The sector has put behind the Andhra Pradesh crisis and is now emerging as one of the fastest growing segments in the domestic financial space.
Greater regulatory clarity, including the recognition of the Micro Finance Institutions Network as a self-regulatory organisation by the Reserve Bank of India (RBI), and a stable operating environment have helped to boost the shareholders’ confidence in the sector.
“The sector is far more resilient today than what it was in the past. Greater clarity from the RBI’s guidelines, deeper penetration of credit bureaux and increasing use of technology to improve collections are distinctive features of the current phase of growth in India’s MFI sector,” Pawan Agrawal, senior director at Crisil Ratings, said.
The industry sunk into a crisis after 2010, when the Andhra Pradesh government promulgated an ordinance to regulate its activities. The development affected not only loan recoveries, but also bank funding.
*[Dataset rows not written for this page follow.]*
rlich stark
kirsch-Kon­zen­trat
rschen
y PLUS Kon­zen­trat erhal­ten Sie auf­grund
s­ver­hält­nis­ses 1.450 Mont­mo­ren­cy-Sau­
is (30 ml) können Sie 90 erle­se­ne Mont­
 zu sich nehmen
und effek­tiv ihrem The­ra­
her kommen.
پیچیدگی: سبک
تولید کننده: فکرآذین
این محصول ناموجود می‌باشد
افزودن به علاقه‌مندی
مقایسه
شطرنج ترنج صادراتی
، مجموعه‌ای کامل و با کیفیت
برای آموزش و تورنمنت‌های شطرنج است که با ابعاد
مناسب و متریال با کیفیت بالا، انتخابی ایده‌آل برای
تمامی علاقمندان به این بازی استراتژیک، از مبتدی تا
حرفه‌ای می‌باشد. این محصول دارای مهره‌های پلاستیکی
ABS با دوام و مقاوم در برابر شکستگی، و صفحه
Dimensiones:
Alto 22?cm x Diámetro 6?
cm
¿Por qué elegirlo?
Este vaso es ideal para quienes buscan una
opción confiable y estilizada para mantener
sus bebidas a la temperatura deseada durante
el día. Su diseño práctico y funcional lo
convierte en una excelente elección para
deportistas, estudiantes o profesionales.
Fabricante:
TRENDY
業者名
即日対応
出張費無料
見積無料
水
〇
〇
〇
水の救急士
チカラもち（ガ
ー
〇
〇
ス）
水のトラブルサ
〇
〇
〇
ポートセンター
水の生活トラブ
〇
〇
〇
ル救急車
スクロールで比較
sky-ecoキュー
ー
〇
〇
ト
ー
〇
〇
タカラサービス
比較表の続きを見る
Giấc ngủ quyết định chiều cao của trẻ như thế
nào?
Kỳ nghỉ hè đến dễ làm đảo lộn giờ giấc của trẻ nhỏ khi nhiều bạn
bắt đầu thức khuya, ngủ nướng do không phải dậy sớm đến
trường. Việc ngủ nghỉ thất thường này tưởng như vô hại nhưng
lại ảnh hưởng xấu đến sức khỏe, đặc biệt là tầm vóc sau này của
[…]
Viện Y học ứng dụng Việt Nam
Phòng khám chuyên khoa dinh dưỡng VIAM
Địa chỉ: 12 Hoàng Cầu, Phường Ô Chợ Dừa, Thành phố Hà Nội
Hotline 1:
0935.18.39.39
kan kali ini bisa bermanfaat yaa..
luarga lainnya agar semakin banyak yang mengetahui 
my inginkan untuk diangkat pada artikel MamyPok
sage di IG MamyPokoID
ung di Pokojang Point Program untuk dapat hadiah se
However, there has been a reversal in the sector’s fortunes.
Andhra Pradesh earlier had accounted for a major share of MFI assets. No state now accounts for more than 20 per cent of loans from the microfinance industry.
Over the past three years, MFIs have raised Rs 2,000 crore as equity and Rs 24,000 crore as additional funds from banks.
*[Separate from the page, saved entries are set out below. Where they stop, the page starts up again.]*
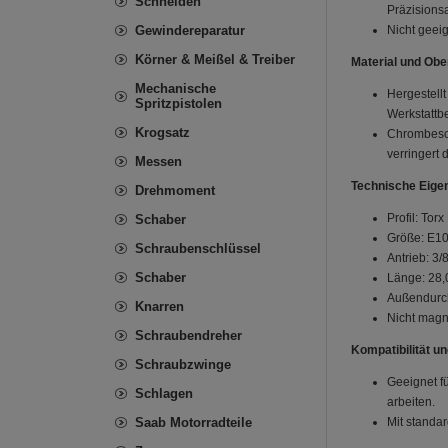
Schneiden
Präzisionsa
Gewindereparatur
Nicht geei
Körner & Meißel & Treiber
Material und Obe
Mechanische
Hergestell
Spritzpistolen
Werkstattbe
Krogsatz
Chrombesch
verringert 
Messen
Technische Eige
Drehmoment
Profil: Tor
Schaber
Größe: E10
Schraubenschlüssel
Antrieb: 3/
Schaber
Länge: 28
Außendurc
Knarren
Nicht magn
Schraubendreher
Kompatibilität u
Schraubzwinge
Geeignet f
Schlagen
arbeiten.
Saab Motorradteile
Mit standa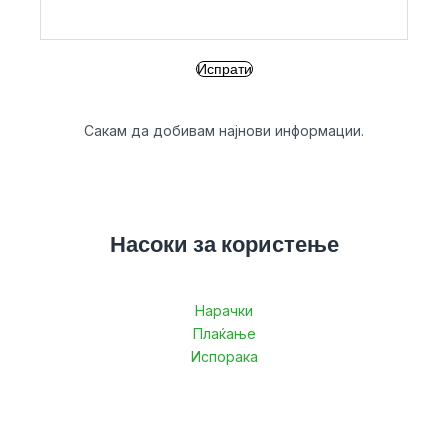
Сакам да добивам најнови информации.
Насоки за користење
Нарачки
Плаќање
Испорака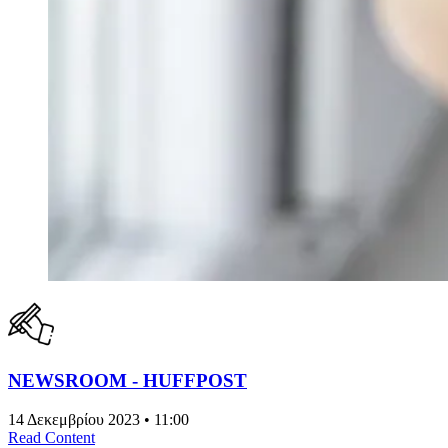
NEWSROOM - HUFFPOST
14 Δεκεμβρίου 2023 • 11:00
Read Content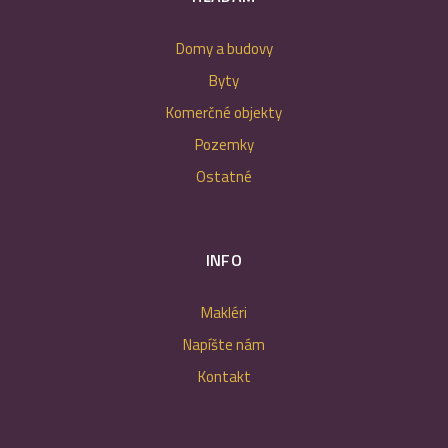
Domy a budovy
Byty
Komerčné objekty
Pozemky
Ostatné
INFO
Makléri
Napíšte nám
Kontakt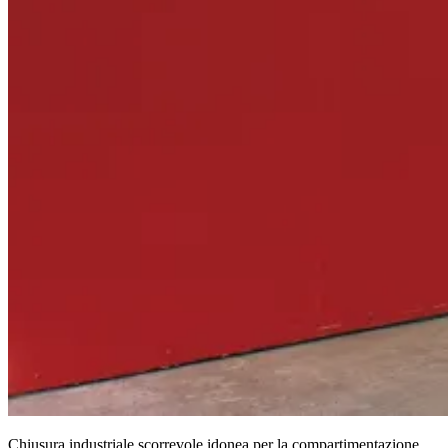
Chiusura industriale scorrevole idonea per la compartimentazione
Bank funding to MFIs is eligible for priority sector lending status.
In its report, Crisil said there had been an improvement in the flow of debt funding and equity capital to the sector, resulting in 43 per cent growth in MFI loan assets during 2013-14.
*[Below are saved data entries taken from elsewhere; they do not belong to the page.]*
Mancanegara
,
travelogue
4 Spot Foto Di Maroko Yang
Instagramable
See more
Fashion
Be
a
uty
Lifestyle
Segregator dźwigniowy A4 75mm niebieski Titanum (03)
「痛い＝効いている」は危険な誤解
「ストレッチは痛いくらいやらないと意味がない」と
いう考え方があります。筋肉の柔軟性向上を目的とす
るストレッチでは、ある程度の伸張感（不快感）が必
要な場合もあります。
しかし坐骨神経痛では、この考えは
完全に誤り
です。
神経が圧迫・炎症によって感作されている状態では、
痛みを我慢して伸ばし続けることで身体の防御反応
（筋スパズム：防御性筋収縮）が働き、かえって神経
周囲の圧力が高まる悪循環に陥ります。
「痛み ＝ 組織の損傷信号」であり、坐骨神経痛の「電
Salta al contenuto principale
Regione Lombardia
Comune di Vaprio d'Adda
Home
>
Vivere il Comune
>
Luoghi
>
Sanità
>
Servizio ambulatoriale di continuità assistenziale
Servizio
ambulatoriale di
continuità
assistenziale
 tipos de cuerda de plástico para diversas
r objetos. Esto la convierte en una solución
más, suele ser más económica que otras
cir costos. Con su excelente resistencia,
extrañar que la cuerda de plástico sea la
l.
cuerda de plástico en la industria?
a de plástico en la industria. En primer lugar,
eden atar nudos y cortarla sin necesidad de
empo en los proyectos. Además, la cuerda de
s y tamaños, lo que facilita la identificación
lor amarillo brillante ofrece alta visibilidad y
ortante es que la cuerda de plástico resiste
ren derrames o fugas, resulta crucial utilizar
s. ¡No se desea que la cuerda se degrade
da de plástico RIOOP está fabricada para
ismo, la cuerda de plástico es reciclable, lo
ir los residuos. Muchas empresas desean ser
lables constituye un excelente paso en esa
The rating agency, however, added that to sustain the current pace of growth, MFIs will have to raise equity and address the challenges associated with low promoter shareholdings and a near-term decline in profitability.
Crisil estimates that the MFIs will need to raise equity of at least Rs 1,800 crore over the next two years to maintain the growth momentum.
Further, the MFIs’ dependence on bank loans, specifically from the top five banks, is expected to remain high over the medium term.
According to Crisil, the MFIs are adequately capitalised for their current scale of operations.
However, three years of rapid growth have skewed the sector’s gearing (debt-to-equity ratio) to 5.4 times, from around three times in the past, it said.